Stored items

##############################

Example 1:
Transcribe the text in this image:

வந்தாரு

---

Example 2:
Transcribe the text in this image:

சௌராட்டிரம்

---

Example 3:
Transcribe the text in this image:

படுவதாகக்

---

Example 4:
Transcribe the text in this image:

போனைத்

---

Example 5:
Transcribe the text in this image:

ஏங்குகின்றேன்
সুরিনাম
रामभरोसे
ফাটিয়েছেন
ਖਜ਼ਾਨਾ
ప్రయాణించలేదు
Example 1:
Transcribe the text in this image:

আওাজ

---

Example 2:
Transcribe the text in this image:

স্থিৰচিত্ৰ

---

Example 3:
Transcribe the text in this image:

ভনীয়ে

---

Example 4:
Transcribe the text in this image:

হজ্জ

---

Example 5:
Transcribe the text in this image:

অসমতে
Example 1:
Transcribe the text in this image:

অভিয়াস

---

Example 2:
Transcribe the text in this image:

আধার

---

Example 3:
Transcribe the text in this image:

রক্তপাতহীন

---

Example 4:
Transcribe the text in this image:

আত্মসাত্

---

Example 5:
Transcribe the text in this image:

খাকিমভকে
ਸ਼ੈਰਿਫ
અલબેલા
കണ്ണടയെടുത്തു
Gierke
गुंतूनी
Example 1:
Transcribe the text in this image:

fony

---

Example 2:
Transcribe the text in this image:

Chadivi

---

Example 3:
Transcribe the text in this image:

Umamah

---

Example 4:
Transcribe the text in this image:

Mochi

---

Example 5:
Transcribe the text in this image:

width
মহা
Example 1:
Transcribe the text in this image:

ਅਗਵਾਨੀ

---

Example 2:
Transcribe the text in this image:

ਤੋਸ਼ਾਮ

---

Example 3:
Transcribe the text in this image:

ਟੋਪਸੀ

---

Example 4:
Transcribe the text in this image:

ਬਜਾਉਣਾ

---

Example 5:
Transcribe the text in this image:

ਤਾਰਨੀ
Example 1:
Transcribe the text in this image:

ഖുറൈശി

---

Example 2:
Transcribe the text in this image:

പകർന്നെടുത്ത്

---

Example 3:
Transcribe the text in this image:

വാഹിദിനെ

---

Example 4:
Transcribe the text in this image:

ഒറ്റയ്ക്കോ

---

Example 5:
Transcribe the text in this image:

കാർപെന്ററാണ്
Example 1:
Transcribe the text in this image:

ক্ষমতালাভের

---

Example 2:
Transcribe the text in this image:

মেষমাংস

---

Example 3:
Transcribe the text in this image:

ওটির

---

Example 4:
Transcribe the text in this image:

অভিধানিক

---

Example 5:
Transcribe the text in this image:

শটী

##############################

Reply with the complete data above, every character as it stands.

__Result for this task__.
Example 1:
Transcribe the text in this image:

வந்தாரு

---

Example 2:
Transcribe the text in this image:

சௌராட்டிரம்

---

Example 3:
Transcribe the text in this image:

படுவதாகக்

---

Example 4:
Transcribe the text in this image:

போனைத்

---

Example 5:
Transcribe the text in this image:

ஏங்குகின்றேன்
সুরিনাম
रामभरोसे
ফাটিয়েছেন
ਖਜ਼ਾਨਾ
ప్రయాణించలేదు
Example 1:
Transcribe the text in this image:

আওাজ

---

Example 2:
Transcribe the text in this image:

স্থিৰচিত্ৰ

---

Example 3:
Transcribe the text in this image:

ভনীয়ে

---

Example 4:
Transcribe the text in this image:

হজ্জ

---

Example 5:
Transcribe the text in this image:

অসমতে
Example 1:
Transcribe the text in this image:

অভিয়াস

---

Example 2:
Transcribe the text in this image:

আধার

---

Example 3:
Transcribe the text in this image:

রক্তপাতহীন

---

Example 4:
Transcribe the text in this image:

আত্মসাত্

---

Example 5:
Transcribe the text in this image:

খাকিমভকে
ਸ਼ੈਰਿਫ
અલબેલા
കണ്ണടയെടുത്തു
Gierke
गुंतूनी
Example 1:
Transcribe the text in this image:

fony

---

Example 2:
Transcribe the text in this image:

Chadivi

---

Example 3:
Transcribe the text in this image:

Umamah

---

Example 4:
Transcribe the text in this image:

Mochi

---

Example 5:
Transcribe the text in this image:

width
মহা
Example 1:
Transcribe the text in this image:

ਅਗਵਾਨੀ

---

Example 2:
Transcribe the text in this image:

ਤੋਸ਼ਾਮ

---

Example 3:
Transcribe the text in this image:

ਟੋਪਸੀ

---

Example 4:
Transcribe the text in this image:

ਬਜਾਉਣਾ

---

Example 5:
Transcribe the text in this image:

ਤਾਰਨੀ
Example 1:
Transcribe the text in this image:

ഖുറൈശി

---

Example 2:
Transcribe the text in this image:

പകർന്നെടുത്ത്

---

Example 3:
Transcribe the text in this image:

വാഹിദിനെ

---

Example 4:
Transcribe the text in this image:

ഒറ്റയ്ക്കോ

---

Example 5:
Transcribe the text in this image:

കാർപെന്ററാണ്
Example 1:
Transcribe the text in this image:

ক্ষমতালাভের

---

Example 2:
Transcribe the text in this image:

মেষমাংস

---

Example 3:
Transcribe the text in this image:

ওটির

---

Example 4:
Transcribe the text in this image:

অভিধানিক

---

Example 5:
Transcribe the text in this image:

শটী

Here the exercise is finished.